MATERIAL FOR THIS EXERCISE>
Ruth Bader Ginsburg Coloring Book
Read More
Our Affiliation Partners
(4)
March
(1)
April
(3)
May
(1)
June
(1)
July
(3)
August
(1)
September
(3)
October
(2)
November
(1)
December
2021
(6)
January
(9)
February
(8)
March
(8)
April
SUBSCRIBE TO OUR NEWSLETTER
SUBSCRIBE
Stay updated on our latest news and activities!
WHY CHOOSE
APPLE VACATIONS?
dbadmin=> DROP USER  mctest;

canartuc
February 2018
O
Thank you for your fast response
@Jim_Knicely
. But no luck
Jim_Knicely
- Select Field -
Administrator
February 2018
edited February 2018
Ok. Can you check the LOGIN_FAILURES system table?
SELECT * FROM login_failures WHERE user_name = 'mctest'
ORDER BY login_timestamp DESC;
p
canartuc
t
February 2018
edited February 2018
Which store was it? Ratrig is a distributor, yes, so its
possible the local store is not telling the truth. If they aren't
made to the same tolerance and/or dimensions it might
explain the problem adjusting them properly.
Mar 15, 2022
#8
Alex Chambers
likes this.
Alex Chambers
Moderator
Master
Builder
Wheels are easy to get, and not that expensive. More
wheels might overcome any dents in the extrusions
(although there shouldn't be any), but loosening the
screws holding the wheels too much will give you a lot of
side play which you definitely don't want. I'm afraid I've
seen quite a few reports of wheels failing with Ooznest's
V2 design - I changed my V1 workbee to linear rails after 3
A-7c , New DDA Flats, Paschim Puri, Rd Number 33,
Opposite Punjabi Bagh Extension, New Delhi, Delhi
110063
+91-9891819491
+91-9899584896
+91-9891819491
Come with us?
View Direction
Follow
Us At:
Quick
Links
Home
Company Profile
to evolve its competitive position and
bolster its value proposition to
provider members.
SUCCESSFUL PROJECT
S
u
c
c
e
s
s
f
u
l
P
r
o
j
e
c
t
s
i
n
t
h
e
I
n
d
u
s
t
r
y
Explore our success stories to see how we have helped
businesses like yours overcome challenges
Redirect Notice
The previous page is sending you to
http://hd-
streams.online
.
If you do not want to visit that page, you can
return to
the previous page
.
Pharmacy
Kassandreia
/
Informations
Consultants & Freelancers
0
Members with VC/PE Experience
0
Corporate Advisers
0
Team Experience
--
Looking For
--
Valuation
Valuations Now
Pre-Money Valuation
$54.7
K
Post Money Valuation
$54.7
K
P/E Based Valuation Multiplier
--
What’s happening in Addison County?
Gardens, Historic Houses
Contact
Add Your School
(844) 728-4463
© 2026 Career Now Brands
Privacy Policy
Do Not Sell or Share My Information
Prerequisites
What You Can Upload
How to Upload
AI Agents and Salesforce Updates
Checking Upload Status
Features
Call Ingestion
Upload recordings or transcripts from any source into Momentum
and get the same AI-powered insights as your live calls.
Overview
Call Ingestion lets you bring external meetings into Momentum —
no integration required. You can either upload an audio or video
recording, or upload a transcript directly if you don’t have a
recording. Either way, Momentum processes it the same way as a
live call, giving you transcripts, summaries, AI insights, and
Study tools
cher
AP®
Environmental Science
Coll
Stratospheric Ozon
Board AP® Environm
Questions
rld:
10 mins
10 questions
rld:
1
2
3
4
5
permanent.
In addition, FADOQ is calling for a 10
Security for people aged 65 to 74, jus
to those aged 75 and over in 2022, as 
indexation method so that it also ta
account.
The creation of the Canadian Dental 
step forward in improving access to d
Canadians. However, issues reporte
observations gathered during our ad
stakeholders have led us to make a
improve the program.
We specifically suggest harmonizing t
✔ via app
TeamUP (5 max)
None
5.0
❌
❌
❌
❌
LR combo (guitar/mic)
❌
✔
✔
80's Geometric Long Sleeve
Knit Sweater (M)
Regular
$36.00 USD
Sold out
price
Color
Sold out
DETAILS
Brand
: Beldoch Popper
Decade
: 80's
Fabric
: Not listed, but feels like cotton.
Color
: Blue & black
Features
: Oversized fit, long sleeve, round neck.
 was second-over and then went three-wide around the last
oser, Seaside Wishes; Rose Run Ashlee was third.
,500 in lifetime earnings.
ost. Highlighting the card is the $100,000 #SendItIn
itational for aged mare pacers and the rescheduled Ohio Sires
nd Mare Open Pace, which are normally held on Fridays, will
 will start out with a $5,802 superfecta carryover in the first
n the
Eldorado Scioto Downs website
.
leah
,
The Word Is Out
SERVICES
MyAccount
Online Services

WORK REQUIRED> Each record is to be transcribed exactly and in full.

FINAL ANSWER>
Ruth Bader Ginsburg Coloring Book
Read More
Our Affiliation Partners
(4)
March
(1)
April
(3)
May
(1)
June
(1)
July
(3)
August
(1)
September
(3)
October
(2)
November
(1)
December
2021
(6)
January
(9)
February
(8)
March
(8)
April
SUBSCRIBE TO OUR NEWSLETTER
SUBSCRIBE
Stay updated on our latest news and activities!
WHY CHOOSE
APPLE VACATIONS?
dbadmin=> DROP USER  mctest;

canartuc
February 2018
O
Thank you for your fast response
@Jim_Knicely
. But no luck
Jim_Knicely
- Select Field -
Administrator
February 2018
edited February 2018
Ok. Can you check the LOGIN_FAILURES system table?
SELECT * FROM login_failures WHERE user_name = 'mctest'
ORDER BY login_timestamp DESC;
p
canartuc
t
February 2018
edited February 2018
Which store was it? Ratrig is a distributor, yes, so its
possible the local store is not telling the truth. If they aren't
made to the same tolerance and/or dimensions it might
explain the problem adjusting them properly.
Mar 15, 2022
#8
Alex Chambers
likes this.
Alex Chambers
Moderator
Master
Builder
Wheels are easy to get, and not that expensive. More
wheels might overcome any dents in the extrusions
(although there shouldn't be any), but loosening the
screws holding the wheels too much will give you a lot of
side play which you definitely don't want. I'm afraid I've
seen quite a few reports of wheels failing with Ooznest's
V2 design - I changed my V1 workbee to linear rails after 3
A-7c , New DDA Flats, Paschim Puri, Rd Number 33,
Opposite Punjabi Bagh Extension, New Delhi, Delhi
110063
+91-9891819491
+91-9899584896
+91-9891819491
Come with us?
View Direction
Follow
Us At:
Quick
Links
Home
Company Profile
to evolve its competitive position and
bolster its value proposition to
provider members.
SUCCESSFUL PROJECT
S
u
c
c
e
s
s
f
u
l
P
r
o
j
e
c
t
s
i
n
t
h
e
I
n
d
u
s
t
r
y
Explore our success stories to see how we have helped
businesses like yours overcome challenges
Redirect Notice
The previous page is sending you to
http://hd-
streams.online
.
If you do not want to visit that page, you can
return to
the previous page
.
Pharmacy
Kassandreia
/
Informations
Consultants & Freelancers
0
Members with VC/PE Experience
0
Corporate Advisers
0
Team Experience
--
Looking For
--
Valuation
Valuations Now
Pre-Money Valuation
$54.7
K
Post Money Valuation
$54.7
K
P/E Based Valuation Multiplier
--
What’s happening in Addison County?
Gardens, Historic Houses
Contact
Add Your School
(844) 728-4463
© 2026 Career Now Brands
Privacy Policy
Do Not Sell or Share My Information
Prerequisites
What You Can Upload
How to Upload
AI Agents and Salesforce Updates
Checking Upload Status
Features
Call Ingestion
Upload recordings or transcripts from any source into Momentum
and get the same AI-powered insights as your live calls.
Overview
Call Ingestion lets you bring external meetings into Momentum —
no integration required. You can either upload an audio or video
recording, or upload a transcript directly if you don’t have a
recording. Either way, Momentum processes it the same way as a
live call, giving you transcripts, summaries, AI insights, and
Study tools
cher
AP®
Environmental Science
Coll
Stratospheric Ozon
Board AP® Environm
Questions
rld:
10 mins
10 questions
rld:
1
2
3
4
5
permanent.
In addition, FADOQ is calling for a 10
Security for people aged 65 to 74, jus
to those aged 75 and over in 2022, as 
indexation method so that it also ta
account.
The creation of the Canadian Dental 
step forward in improving access to d
Canadians. However, issues reporte
observations gathered during our ad
stakeholders have led us to make a
improve the program.
We specifically suggest harmonizing t
✔ via app
TeamUP (5 max)
None
5.0
❌
❌
❌
❌
LR combo (guitar/mic)
❌
✔
✔
80's Geometric Long Sleeve
Knit Sweater (M)
Regular
$36.00 USD
Sold out
price
Color
Sold out
DETAILS
Brand
: Beldoch Popper
Decade
: 80's
Fabric
: Not listed, but feels like cotton.
Color
: Blue & black
Features
: Oversized fit, long sleeve, round neck.
 was second-over and then went three-wide around the last
oser, Seaside Wishes; Rose Run Ashlee was third.
,500 in lifetime earnings.
ost. Highlighting the card is the $100,000 #SendItIn
itational for aged mare pacers and the rescheduled Ohio Sires
nd Mare Open Pace, which are normally held on Fridays, will
 will start out with a $5,802 superfecta carryover in the first
n the
Eldorado Scioto Downs website
.
leah
,
The Word Is Out
SERVICES
MyAccount
Online Services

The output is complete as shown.